Dichterliebe was composed during the year of 1840 and apparently in a matter of days. It was composed during the same month that Schumann wrote his Liederkreis, Op 24. The texts originate from 16 poems from the “Lyrisches Intermezzo” which is a section of Heinrich Heine’s Buch der Lieder which was wrote in 1827. The song cycle originally held 20 songs, but when it was published as Op. 48 in 1844, four songs were omitted.

In the opening poems, Im wunderschönen Monat Mai which translates to ‘In the Wonderful Month of May’ and Aus meinen Tränen spriessen, ‘Springing from my tears’, optimistic imagery of springtime and birds singing is featured. Schumann used to end the vocal line of a song hanging on a dissonant chord, and the piano would complete the rest of the piece. In Im wunderschönen Monat Mai, Schumann ends the piano accompaniment also on an unresolved chord, this suggests that the love the singer is showing may remain unreturned. In the fifth song of the cycle, the speaker now sings in the past tense, instead of the present. The seventh song, which is Ich grolle nicht, has a decidedly sardonic tone. The accompaniment has a powerful bass line which supports a repeated chordal right hand part, while the singer sings in a royal, heroic tone.
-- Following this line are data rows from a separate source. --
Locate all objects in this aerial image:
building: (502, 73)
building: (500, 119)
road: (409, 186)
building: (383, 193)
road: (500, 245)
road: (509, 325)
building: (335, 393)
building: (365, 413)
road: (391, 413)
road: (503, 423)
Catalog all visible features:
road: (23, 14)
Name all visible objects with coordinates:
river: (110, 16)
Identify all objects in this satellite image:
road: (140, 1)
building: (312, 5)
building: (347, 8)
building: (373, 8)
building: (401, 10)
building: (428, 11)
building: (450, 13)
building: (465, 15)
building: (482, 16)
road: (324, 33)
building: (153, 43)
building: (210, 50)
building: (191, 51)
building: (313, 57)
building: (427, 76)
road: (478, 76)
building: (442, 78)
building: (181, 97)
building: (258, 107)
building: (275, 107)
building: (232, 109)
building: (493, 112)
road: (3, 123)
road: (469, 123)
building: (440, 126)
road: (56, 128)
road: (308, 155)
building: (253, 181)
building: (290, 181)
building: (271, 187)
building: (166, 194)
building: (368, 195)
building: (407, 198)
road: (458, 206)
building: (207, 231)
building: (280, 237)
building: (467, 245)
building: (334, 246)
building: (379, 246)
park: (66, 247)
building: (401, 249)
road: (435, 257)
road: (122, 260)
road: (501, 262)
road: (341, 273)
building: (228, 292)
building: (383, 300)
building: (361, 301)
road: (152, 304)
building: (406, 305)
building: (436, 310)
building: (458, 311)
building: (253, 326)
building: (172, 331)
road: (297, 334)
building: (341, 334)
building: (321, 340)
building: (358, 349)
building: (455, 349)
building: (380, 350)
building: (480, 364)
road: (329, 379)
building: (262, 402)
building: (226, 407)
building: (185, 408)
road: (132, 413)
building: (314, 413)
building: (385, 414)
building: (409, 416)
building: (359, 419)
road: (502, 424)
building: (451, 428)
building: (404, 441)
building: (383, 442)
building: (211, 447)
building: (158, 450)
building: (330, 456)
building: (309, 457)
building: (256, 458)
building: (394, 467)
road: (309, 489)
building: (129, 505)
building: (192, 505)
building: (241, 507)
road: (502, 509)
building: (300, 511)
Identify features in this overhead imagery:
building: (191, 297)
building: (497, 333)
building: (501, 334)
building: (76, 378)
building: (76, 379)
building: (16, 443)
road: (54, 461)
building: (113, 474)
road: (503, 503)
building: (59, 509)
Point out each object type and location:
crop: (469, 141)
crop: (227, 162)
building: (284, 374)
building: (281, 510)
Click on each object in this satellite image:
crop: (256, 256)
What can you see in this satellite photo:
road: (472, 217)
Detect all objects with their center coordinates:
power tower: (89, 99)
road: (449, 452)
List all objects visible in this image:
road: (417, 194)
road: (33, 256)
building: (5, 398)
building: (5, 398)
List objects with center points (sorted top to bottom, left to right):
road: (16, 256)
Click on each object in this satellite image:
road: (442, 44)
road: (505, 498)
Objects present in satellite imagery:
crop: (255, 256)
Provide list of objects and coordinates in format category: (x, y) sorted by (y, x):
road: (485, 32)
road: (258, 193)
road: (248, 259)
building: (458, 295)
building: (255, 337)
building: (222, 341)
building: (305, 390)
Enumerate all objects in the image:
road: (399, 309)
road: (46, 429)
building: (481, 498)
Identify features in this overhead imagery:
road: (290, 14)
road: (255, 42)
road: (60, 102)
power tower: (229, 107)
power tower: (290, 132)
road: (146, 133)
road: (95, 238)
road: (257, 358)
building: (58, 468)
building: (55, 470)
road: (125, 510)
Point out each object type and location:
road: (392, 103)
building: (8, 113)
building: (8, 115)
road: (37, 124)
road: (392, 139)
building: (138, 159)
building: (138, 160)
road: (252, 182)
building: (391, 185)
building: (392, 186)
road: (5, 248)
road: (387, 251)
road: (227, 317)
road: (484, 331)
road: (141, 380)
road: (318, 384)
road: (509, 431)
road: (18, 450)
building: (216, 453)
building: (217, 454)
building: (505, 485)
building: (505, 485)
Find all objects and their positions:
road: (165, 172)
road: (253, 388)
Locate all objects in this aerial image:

However, the text pretends to have austerity in order to cover its suffering. “I saw you in a dream, and saw the darkness trapped in your soul, and saw the serpent that gnaws at your heart; I saw, my love, how miserable you are.” Schumann’s accompaniment makes it clear that the miserable one is the speaker, and not his beloved. In the conclusion of the collection, the speaker’s tone is ‘fed-up’ and all pretence is gone. The music in Die alten, bösen Lieder sounds ‘ploddy’ and unrelenting in its rhythm and figuration, it also sounds dark. Ascending arpeggios break the minor key into a brief major mode, only to find an ironic answer in minor once again. In the end of the song, the singer’s final, sorrowful strains fade and a last piano postlude offers a sense of rest, not found anywhere in Heine’s original.